Nah itulah, Pelajaran selanjutnya yang bisa saya ambil dari kasus besar israel dan palestina ini adalah, saya kembali di sadarkan bahwa, manusia sanggup dan bisa membunuh sesamanya bahkan istilah ‘lebih buas dari binatang’ bukan isapan jempol semata di zaman sekarang ini. Bukan saja mengenai Israel dan Palestina, bukankah kita pernah mendapat berita bahwa ada ibu bisa membunuh anaknya sendiri (aborsi), suami meringkus istrinya (sudah gak ingat lagi bagaimana dulu ia nikah) dan lain sebagainya.

Sepertinya, pengajaran tentang baik dan buruk ketika manusia kecil, tidak selamanya berhasil. Atau mungkin saja ada distorsi/kekacauan pelajaran baik dan buruk ketika mereka kecil. (pernah dengar foto maria ozawa jadi sampul buku LKS sekolah?). Karena kita orang dewasa dan sangat super sibuk dengan aktivitasnya, kadang kita lalai terhadap apa saja yang diajarkan sekolah kepada anak kita. Cukup sampai disana, poinnya.

Sehingga, ketika dewasa nanti ada saja orang berniat “baik” dengan melakukan kejahatan hanya untuk memberikan pelajaran kepada yang lainnya, bahwa manusia itu tidak selamanya baik. Kendati  begitu, tidak semua orang berperilaku sedemikian jahatnya. Masih ada orang-orang yang berpikiran waras dan berperasaan tulus berkeliaran di luar sana. (Cukup saya saja contohnya orang yang berpikiran waras, dan kalian yang kelak membaca tulisan ini, he)

Dari kejadian Internasional ini, saya mendapatkan dua pelajaran penting bagi perbaikan saya pribadi, bahwa, sepertinya sudah saatnya kita lebih banyak memperhatikan Pencipta kita, daripada kita menunggu “situasi kepepet”, situasi darurat, genting sehingga kita dipaksa untuk mengingatNya. Rasanya lebih baik seperti itu, ketimbang kita nunggu musibah dulu, baru berdoa.

Dan pada akhirnya, why we pray for gaza or palestine? Karena mereka dianiaya, kehidupan mereka berantakan, mereka tidak nyaman menjalani kehidupan mereka, terlepas dari alasan yang dilakukan oleh pihak kedua (israel) melakukannya, yang jelas.
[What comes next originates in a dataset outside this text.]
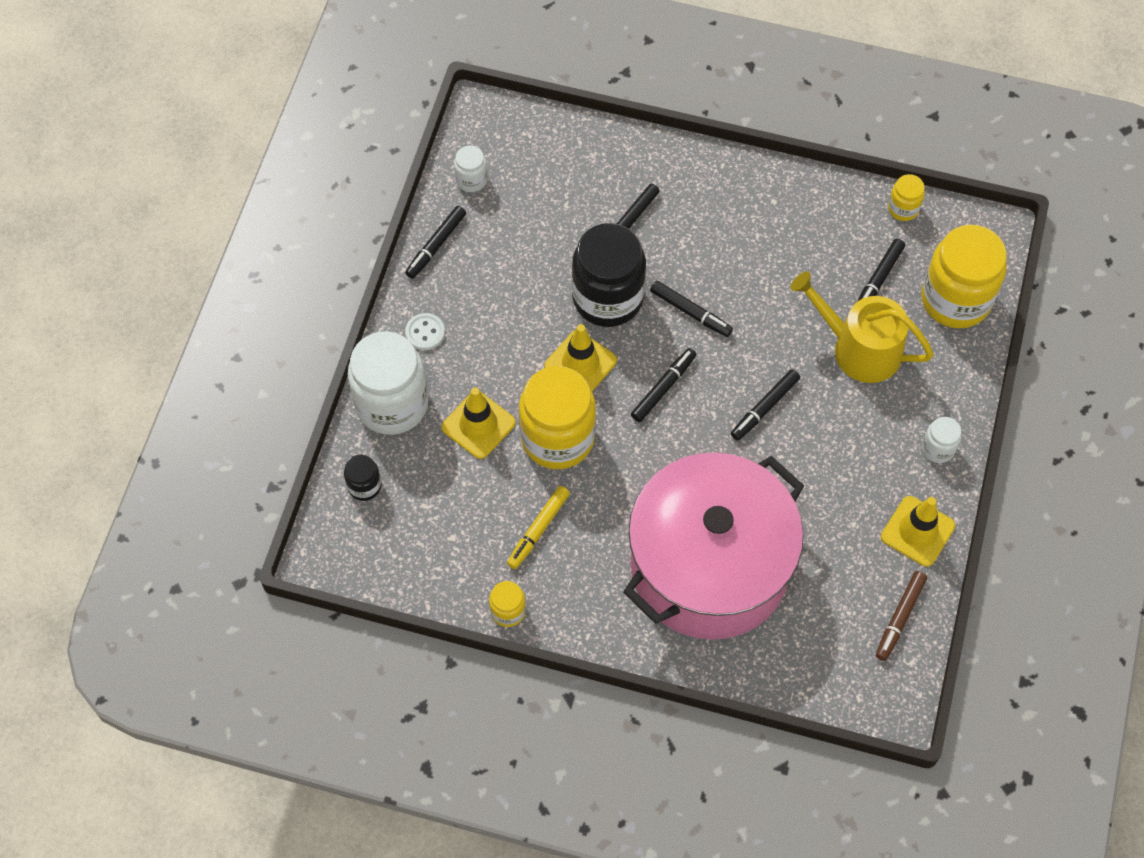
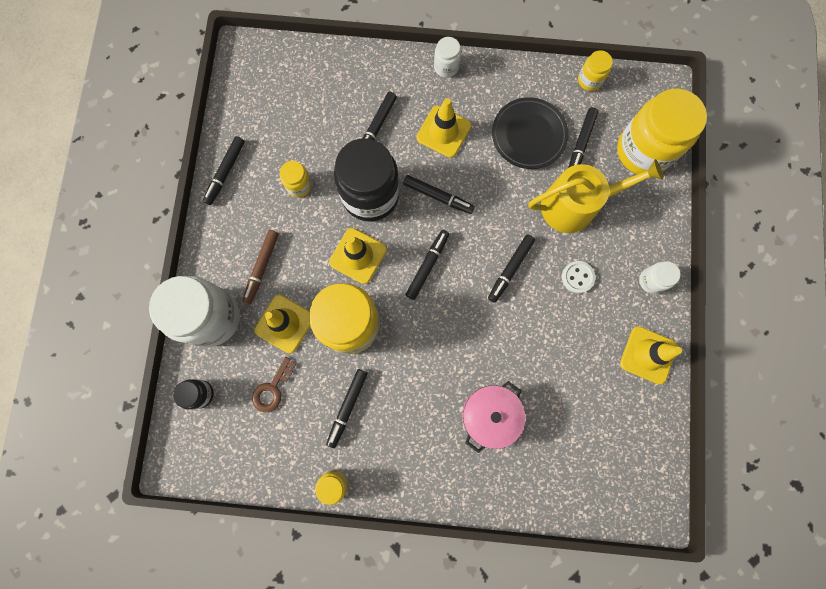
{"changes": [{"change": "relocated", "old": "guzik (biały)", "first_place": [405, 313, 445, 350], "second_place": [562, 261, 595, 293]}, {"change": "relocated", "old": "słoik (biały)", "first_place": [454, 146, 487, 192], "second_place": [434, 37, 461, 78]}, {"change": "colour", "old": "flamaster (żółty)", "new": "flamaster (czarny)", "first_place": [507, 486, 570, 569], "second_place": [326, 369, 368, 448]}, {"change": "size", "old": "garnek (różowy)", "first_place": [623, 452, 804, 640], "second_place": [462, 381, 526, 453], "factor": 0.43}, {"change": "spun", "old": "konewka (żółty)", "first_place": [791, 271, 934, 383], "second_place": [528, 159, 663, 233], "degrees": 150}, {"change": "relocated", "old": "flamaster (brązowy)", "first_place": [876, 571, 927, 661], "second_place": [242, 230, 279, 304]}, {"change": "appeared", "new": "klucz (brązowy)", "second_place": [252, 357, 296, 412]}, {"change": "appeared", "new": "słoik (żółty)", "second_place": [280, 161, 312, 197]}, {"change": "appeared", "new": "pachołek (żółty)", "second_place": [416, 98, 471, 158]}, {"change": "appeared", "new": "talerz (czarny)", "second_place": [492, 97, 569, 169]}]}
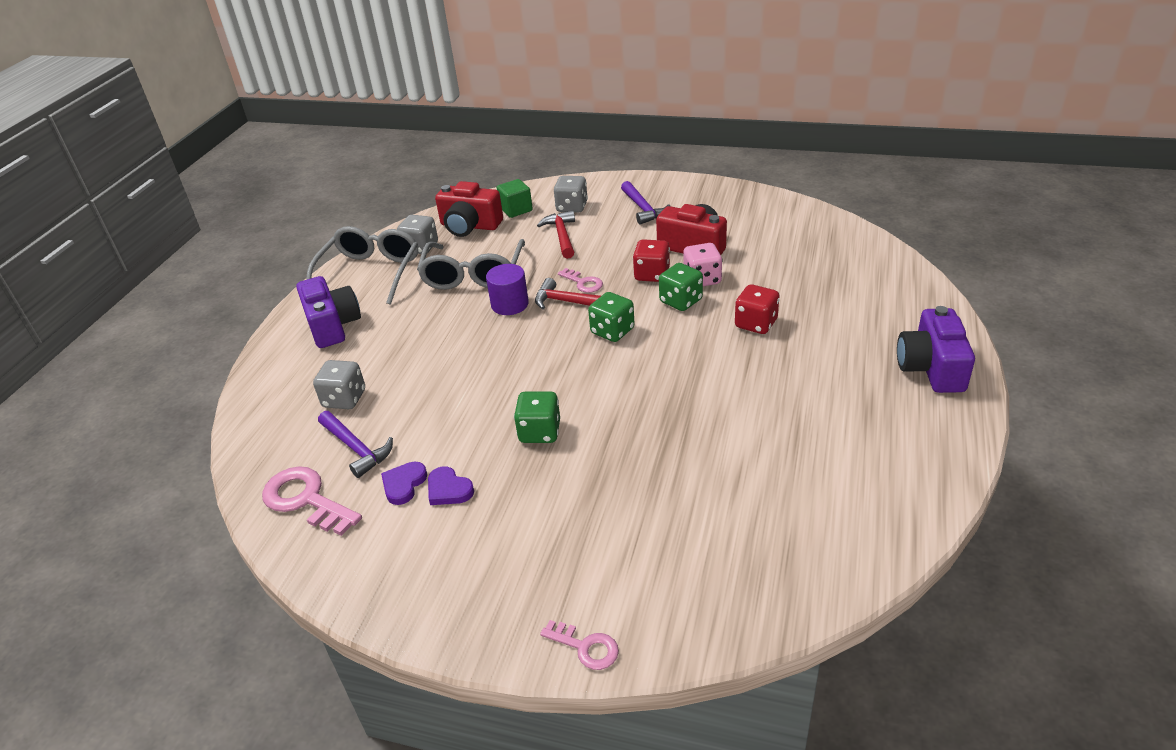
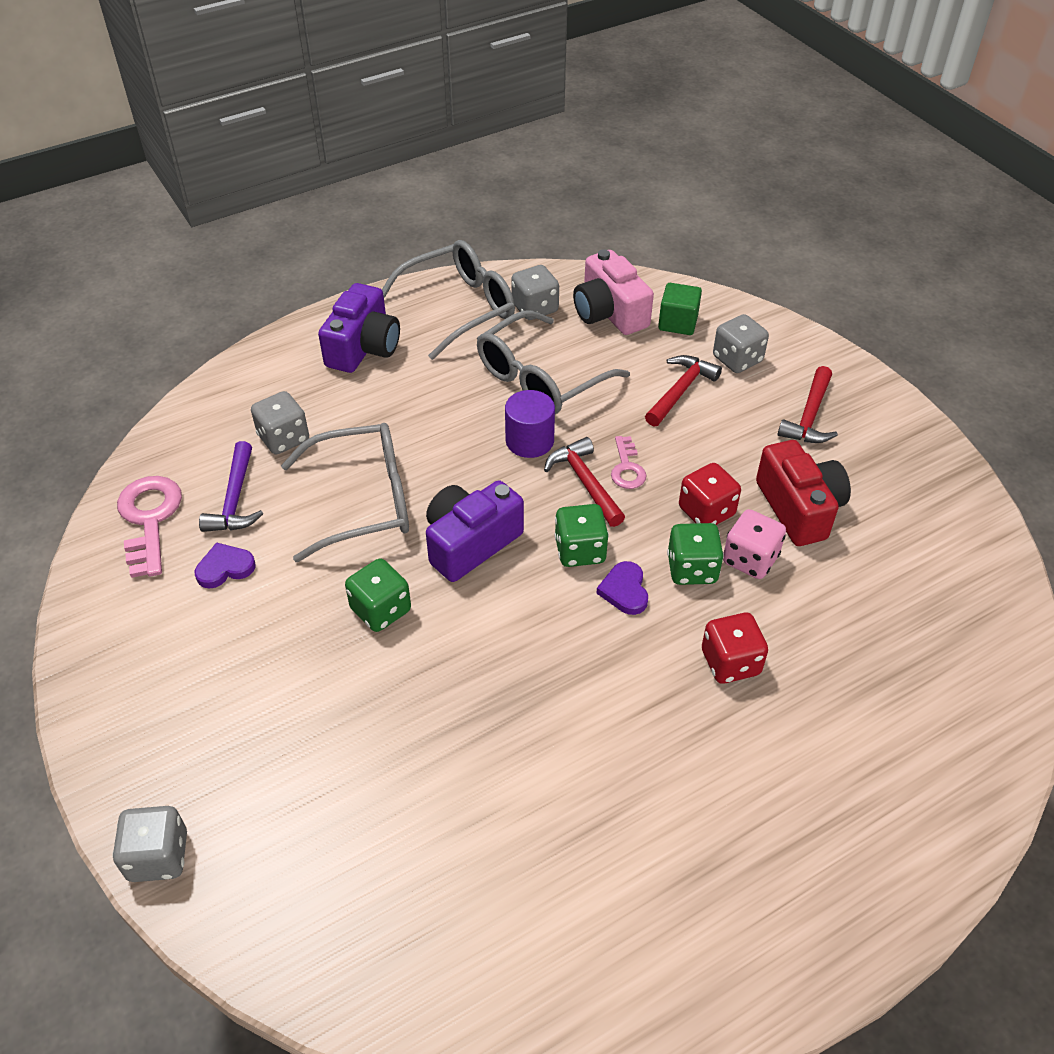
{"changes": [{"change": "relocated", "old": "serce (fioletowy)", "first_place": [428, 466, 474, 505], "second_place": [596, 561, 648, 615]}, {"change": "colour", "old": "aparat fotograficzny (czerwony)", "new": "aparat fotograficzny (różowy)", "first_place": [435, 181, 503, 237], "second_place": [573, 249, 654, 335]}, {"change": "exchanged", "old": "klucz (różowy)", "new": "kostka do gry (szary)", "first_place": [540, 620, 619, 670], "second_place": [113, 806, 187, 882]}, {"change": "colour", "old": "młotek (fioletowy)", "new": "młotek (czerwony)", "first_place": [621, 181, 670, 225], "second_place": [778, 366, 838, 443]}, {"change": "relocated", "old": "aparat fotograficzny (fioletowy)", "first_place": [897, 306, 975, 393], "second_place": [426, 480, 524, 582]}, {"change": "appeared", "new": "okulary (szary)", "second_place": [281, 423, 409, 562]}]}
Hal itu sangat tidak manusiawi.
Kedua, kita juga harus mendoakan israel, agar mereka sadar sesadar-sadarnya, terlepas dari agama apa yang mereka anut, bahwa tindakan mereka itu sudah kelewat batas dan tidak baik. Dan mungkin kalau keadaanya terbalik, bahwa israel yang di serang oleh palestina. Tetap saja kita mesti mendoakan Israel, apapun kepercayaan yang mereka anut, karena perlakuan itu tidak manusiawi. Atas alasan apapun, atas argumentasi apapun. Semua orang berhak hidup damai.

sumber gambar klik di sini
Dan pertanyaan yang masih belum terjawab adalah; kenapa tentara-tentara israel kok tega ya menembakan roket mereka, senapan mereka ke orang-orang palestina? Padahal mereka berdua sama-sama orang, sama-sama manusia? Atau mungkin dalam pandangan tentara Israel, orang-orang palestina itu bukan orang? Bukan manusia? lantas apa?***








Terimakasih kepada khatib yang menyampaikan khutbahnya di masjid agung banjarmasin, sekalipun khutbahnya di baca. Tapi setidaknya kembali menginspirasi untuk bikin saya menulis lagi.